Take a look at the exporters in this package to get you started.
Log streams nearly always get defined in zeek_init() event handlers. That's
why the package looks for registered log streams after those handlers have
run. However, script authors are free to create Zeek logs at any time and under
arbitrary conditions, so the package will not automatically see such logs. We
suggest the use of custom Log::Schema::run_export() invocations in that case.
A few Zeek logs use &default attributes for which this package produces
different output from run to run in schema formats that capture default values,
such as CSV. For example, the SMB logs have timestamps defaulting to current
network time, producing different timestamps whenever you generate the schemas.

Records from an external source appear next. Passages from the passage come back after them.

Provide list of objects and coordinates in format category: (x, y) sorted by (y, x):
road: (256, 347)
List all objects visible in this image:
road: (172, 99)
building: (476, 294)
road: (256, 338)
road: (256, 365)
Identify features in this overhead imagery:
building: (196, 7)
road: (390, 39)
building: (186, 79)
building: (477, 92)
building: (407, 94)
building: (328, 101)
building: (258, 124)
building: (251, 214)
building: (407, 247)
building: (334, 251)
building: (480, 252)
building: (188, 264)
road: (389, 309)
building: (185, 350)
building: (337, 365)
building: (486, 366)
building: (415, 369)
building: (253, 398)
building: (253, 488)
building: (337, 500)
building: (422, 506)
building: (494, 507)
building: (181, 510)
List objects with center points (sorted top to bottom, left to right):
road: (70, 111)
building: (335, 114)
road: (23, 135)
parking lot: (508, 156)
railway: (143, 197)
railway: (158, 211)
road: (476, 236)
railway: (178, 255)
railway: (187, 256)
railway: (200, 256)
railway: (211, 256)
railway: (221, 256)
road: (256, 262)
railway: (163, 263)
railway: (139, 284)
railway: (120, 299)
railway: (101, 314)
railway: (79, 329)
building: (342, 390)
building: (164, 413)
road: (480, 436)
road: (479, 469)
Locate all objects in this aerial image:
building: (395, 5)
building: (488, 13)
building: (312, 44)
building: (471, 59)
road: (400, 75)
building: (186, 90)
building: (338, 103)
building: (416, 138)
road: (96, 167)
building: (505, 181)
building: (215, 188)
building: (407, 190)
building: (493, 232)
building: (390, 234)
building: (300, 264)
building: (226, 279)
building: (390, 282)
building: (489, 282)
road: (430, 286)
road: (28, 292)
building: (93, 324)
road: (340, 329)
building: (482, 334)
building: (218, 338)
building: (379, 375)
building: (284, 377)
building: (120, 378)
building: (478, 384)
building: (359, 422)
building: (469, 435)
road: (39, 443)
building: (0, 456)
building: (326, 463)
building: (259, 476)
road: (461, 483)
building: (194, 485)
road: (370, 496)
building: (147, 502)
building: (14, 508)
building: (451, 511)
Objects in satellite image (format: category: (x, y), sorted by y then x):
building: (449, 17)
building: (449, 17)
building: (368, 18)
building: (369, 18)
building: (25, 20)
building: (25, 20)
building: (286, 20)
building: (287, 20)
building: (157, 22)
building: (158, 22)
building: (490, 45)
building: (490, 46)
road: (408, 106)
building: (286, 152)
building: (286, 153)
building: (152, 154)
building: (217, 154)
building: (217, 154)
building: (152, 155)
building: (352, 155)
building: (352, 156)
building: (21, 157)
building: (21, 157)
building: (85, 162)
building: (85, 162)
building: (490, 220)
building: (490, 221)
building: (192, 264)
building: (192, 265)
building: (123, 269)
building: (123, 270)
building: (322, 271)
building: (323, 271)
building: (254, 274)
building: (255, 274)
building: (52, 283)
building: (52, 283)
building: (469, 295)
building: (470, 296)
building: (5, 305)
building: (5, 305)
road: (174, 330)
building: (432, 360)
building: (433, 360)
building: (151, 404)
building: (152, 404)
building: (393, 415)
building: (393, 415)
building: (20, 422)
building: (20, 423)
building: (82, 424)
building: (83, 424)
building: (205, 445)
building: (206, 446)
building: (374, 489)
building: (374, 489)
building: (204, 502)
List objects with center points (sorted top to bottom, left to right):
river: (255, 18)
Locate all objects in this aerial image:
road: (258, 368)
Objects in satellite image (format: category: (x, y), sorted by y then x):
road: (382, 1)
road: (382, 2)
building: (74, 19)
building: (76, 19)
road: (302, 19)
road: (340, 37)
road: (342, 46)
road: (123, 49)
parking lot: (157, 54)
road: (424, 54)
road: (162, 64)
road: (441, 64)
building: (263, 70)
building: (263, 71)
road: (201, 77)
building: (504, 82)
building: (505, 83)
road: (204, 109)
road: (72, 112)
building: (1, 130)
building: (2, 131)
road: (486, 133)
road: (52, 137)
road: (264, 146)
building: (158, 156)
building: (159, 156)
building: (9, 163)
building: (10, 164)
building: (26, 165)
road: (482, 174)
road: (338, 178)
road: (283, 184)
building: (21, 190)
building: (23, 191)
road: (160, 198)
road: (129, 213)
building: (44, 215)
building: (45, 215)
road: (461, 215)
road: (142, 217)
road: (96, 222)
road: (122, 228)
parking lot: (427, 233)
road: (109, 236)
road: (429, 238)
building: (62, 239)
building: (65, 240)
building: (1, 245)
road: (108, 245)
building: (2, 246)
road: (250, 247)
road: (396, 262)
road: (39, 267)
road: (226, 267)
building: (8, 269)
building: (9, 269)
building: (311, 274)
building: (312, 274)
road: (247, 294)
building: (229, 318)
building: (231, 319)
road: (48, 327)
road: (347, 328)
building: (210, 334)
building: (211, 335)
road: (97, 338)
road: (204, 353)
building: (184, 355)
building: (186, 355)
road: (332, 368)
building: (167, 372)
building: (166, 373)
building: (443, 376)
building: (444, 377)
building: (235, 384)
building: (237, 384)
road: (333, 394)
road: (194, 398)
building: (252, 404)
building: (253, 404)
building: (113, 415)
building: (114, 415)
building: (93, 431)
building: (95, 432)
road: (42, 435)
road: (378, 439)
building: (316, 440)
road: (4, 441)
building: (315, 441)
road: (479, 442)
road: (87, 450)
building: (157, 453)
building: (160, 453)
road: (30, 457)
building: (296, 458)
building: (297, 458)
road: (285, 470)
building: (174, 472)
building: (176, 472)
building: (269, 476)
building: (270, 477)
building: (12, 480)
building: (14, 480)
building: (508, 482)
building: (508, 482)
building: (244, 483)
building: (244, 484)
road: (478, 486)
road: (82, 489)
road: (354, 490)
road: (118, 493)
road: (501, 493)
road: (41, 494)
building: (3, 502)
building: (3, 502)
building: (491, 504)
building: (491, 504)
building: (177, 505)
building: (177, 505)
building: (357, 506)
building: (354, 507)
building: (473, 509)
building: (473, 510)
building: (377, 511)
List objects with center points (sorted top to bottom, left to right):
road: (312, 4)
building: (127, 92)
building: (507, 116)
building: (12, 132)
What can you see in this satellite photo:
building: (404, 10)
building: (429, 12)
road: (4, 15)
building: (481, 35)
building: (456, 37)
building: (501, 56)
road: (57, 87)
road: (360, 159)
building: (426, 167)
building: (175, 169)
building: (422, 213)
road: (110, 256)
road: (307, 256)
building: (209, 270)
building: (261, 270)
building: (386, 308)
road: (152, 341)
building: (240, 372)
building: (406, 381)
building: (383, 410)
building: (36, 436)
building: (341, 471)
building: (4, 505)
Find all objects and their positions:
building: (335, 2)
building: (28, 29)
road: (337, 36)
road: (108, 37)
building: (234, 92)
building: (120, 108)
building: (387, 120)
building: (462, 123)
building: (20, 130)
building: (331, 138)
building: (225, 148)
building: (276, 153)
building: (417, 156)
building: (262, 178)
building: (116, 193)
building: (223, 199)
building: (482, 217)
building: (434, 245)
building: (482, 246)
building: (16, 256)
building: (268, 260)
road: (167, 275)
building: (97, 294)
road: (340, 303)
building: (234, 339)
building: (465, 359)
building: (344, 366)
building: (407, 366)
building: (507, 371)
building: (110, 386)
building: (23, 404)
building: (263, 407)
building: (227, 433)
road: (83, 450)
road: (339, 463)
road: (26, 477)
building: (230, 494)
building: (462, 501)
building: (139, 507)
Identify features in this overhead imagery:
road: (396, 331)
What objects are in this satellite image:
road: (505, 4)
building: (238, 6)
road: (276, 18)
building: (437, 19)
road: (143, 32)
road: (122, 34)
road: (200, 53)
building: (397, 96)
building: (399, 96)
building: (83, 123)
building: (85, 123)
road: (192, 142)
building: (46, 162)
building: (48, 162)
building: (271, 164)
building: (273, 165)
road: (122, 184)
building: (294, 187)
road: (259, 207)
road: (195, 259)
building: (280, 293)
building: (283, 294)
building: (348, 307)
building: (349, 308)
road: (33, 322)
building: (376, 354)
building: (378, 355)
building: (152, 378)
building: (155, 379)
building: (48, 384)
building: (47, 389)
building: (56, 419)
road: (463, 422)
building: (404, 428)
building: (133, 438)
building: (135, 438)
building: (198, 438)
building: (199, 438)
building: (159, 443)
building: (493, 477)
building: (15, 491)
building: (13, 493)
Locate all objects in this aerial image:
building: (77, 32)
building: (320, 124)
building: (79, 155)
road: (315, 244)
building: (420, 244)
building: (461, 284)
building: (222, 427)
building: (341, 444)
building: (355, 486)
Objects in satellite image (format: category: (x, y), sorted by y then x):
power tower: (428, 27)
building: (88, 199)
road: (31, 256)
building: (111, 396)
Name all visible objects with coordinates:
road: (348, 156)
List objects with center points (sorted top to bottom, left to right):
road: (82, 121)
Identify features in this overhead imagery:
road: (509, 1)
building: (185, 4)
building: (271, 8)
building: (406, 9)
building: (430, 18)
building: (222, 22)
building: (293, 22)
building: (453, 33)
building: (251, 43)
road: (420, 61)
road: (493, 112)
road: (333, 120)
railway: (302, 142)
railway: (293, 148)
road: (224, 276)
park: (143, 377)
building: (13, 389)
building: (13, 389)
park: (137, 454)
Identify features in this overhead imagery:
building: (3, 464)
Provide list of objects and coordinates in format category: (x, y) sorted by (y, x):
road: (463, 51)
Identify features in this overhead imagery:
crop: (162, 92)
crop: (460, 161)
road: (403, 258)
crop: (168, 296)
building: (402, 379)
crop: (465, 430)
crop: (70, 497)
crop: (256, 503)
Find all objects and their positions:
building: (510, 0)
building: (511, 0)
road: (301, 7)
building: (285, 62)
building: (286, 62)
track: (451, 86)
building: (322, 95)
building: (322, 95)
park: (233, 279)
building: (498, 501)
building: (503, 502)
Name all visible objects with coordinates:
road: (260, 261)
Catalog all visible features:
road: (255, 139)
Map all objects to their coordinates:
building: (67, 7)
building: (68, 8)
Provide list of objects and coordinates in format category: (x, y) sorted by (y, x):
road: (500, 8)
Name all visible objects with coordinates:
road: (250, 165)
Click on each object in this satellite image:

The Log::Schema::show_defaults toggle, T by default, lets you suppress
defaults in generated schemas when you set it to F. This is the easiest way to
tame such fields, but affects all of them. You can also operate more surgically,
adjusting this and other troublesome output via the Log::Schema::adapt() hook
mentioned above:
hook Log::Schema::adapt(logs: Log::Schema::LogsTable) {
logs[SMB::FILES_LOG]$fields["ts"]$_default = 0.0;
logs[SMB::MAPPING_LOG]$fields["ts"]$_default = 0.0;
}You can also suppress this particular churn by redef'ing
allow_network_time_forward=F, which will keep these timestamps at 0.0 when
producing the schema at startup. You likely don't want to use this approach when
running Zeek in production, since it affects Zeek's internal handling of time.